→ **Task requirements**
A complete answer lists every line of the entries below where the string "down" appears.

→ **Dataset content**
►

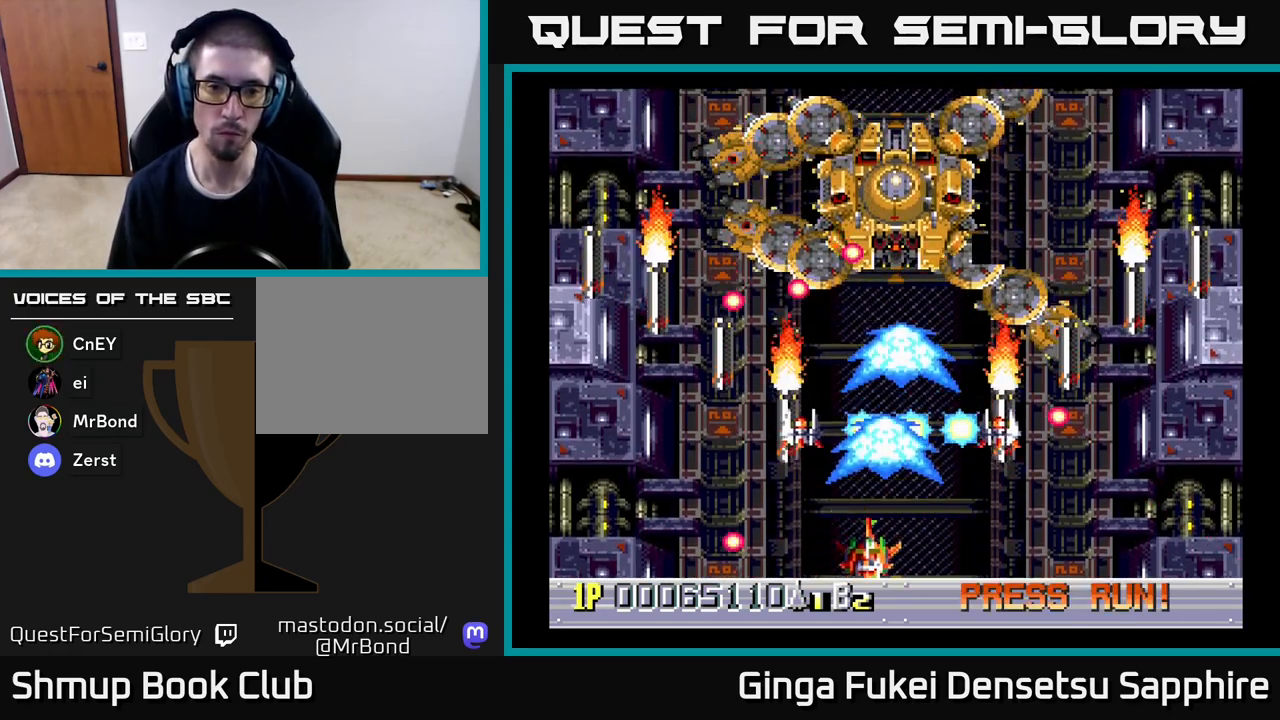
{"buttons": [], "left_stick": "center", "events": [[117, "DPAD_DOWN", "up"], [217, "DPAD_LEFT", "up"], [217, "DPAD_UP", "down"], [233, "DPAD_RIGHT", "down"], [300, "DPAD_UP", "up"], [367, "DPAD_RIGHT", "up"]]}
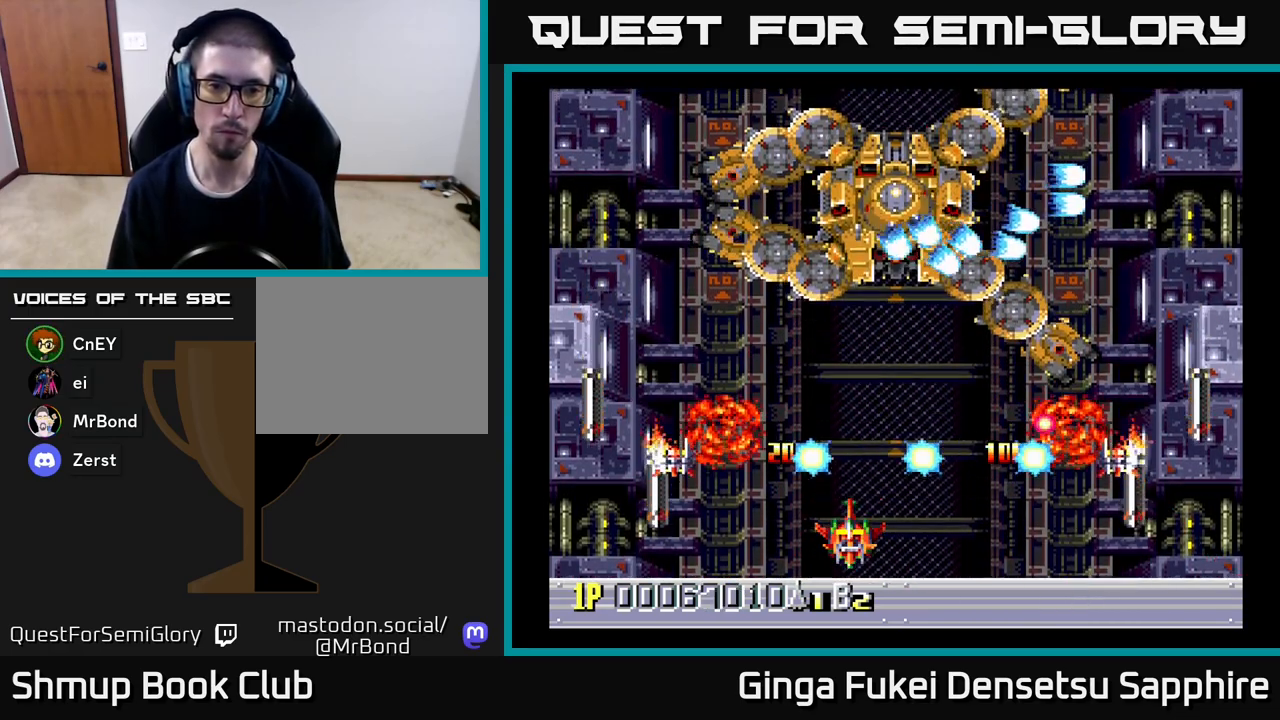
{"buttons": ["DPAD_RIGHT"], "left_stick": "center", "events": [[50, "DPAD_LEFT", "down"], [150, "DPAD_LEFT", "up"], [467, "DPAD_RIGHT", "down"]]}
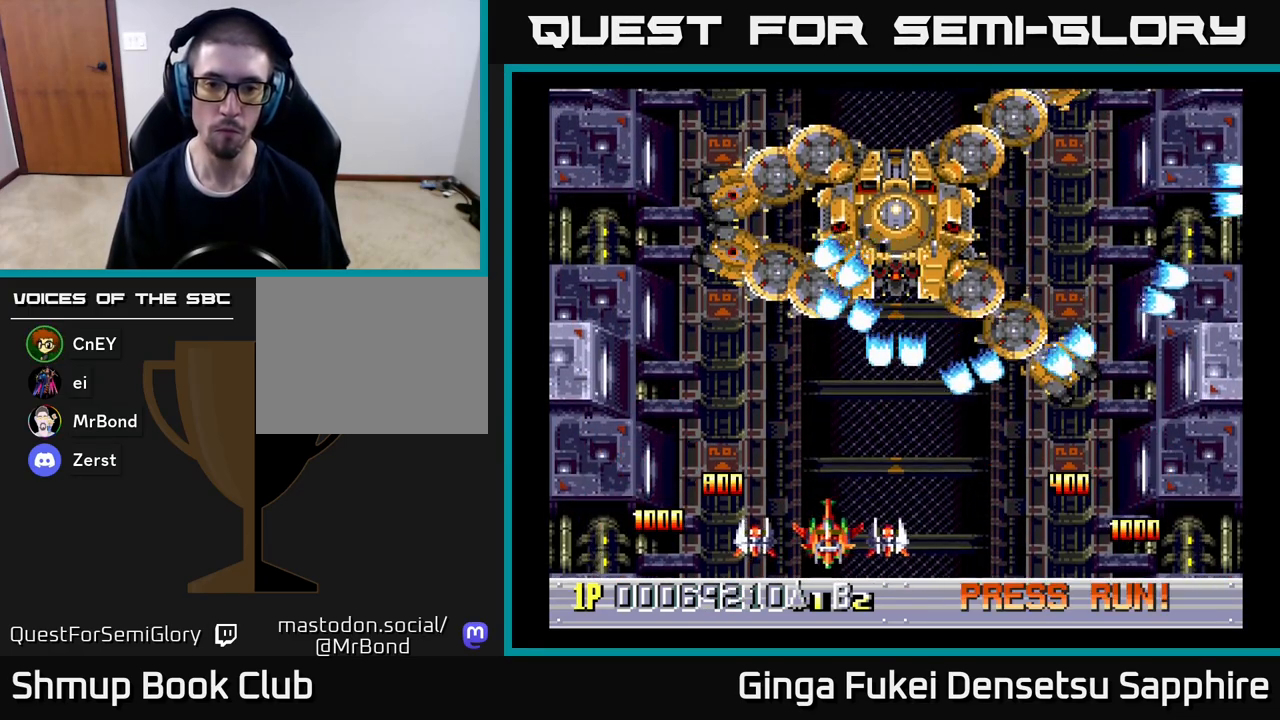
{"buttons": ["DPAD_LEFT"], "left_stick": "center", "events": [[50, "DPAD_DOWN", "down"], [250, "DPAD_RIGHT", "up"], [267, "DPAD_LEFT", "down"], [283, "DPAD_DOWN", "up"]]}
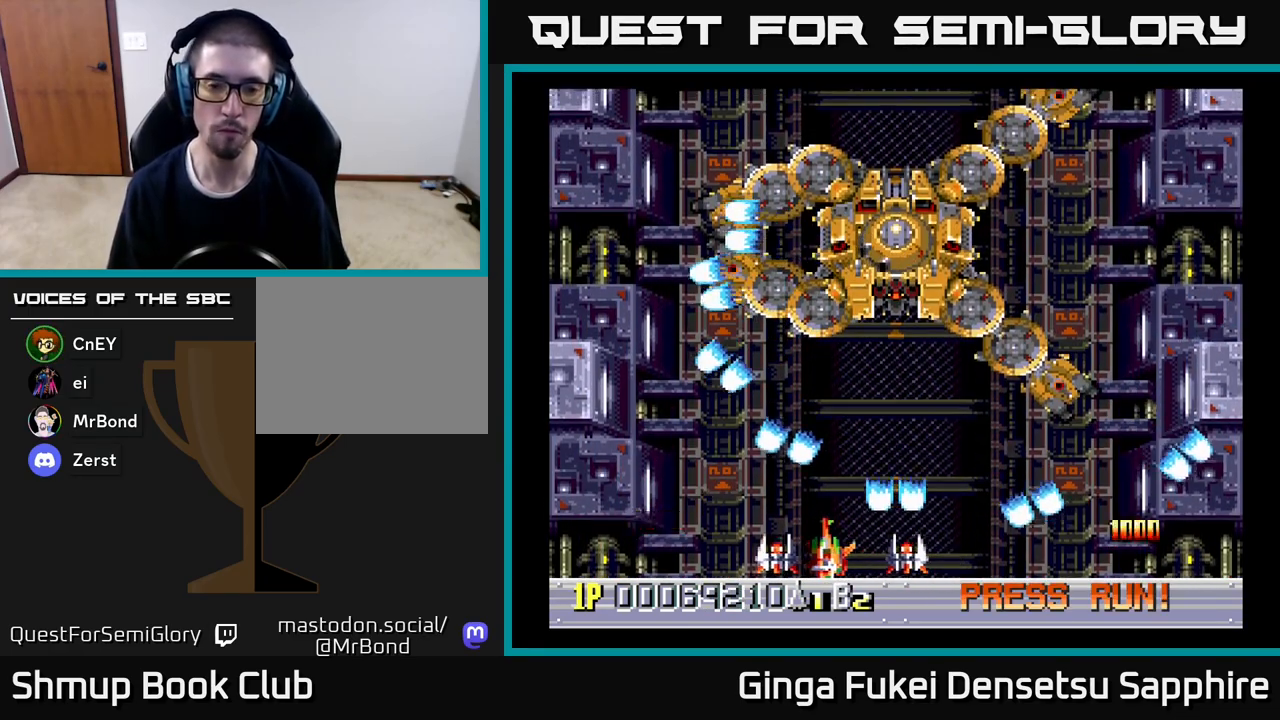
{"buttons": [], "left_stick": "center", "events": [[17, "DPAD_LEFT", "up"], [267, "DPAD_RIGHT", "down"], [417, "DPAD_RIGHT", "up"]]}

◄
►

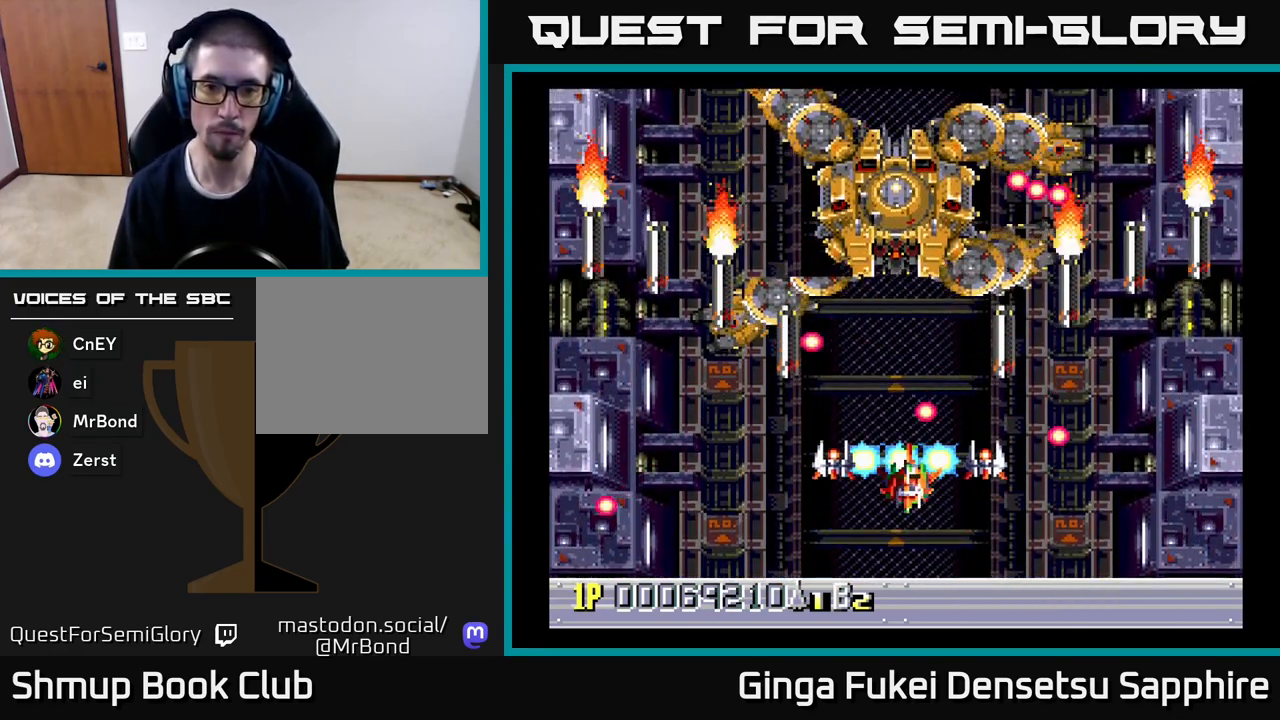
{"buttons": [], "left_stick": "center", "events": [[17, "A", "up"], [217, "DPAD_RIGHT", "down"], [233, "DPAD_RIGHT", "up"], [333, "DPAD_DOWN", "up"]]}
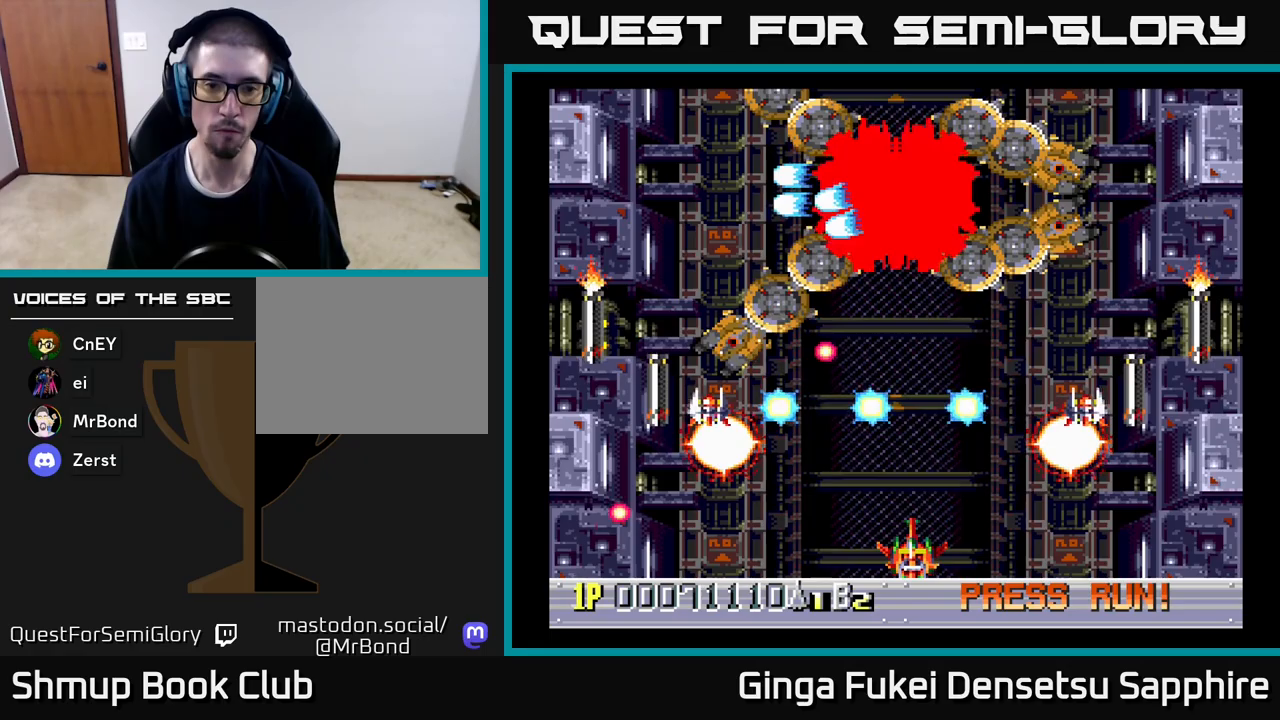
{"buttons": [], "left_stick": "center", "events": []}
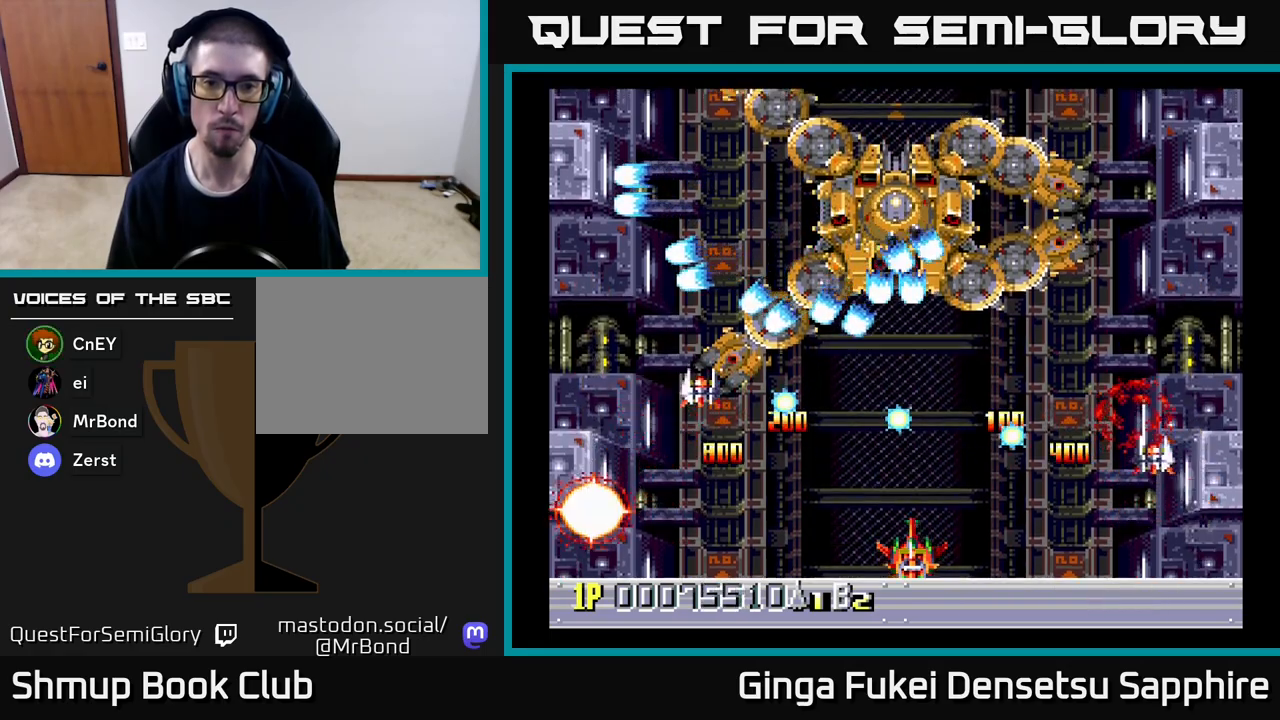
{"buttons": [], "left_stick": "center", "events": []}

◄

→ **Expected answer**
{"buttons": [], "left_stick": "center", "events": [[117, "DPAD_DOWN", "up"], [217, "DPAD_LEFT", "up"], [217, "DPAD_UP", "down"], [233, "DPAD_RIGHT", "down"], [300, "DPAD_UP", "up"], [367, "DPAD_RIGHT", "up"]]}
{"buttons": ["DPAD_RIGHT"], "left_stick": "center", "events": [[50, "DPAD_LEFT", "down"], [150, "DPAD_LEFT", "up"], [467, "DPAD_RIGHT", "down"]]}
{"buttons": ["DPAD_LEFT"], "left_stick": "center", "events": [[50, "DPAD_DOWN", "down"], [250, "DPAD_RIGHT", "up"], [267, "DPAD_LEFT", "down"], [283, "DPAD_DOWN", "up"]]}
{"buttons": [], "left_stick": "center", "events": [[17, "DPAD_LEFT", "up"], [267, "DPAD_RIGHT", "down"], [417, "DPAD_RIGHT", "up"]]}
{"buttons": [], "left_stick": "center", "events": [[17, "A", "up"], [217, "DPAD_RIGHT", "down"], [233, "DPAD_RIGHT", "up"], [333, "DPAD_DOWN", "up"]]}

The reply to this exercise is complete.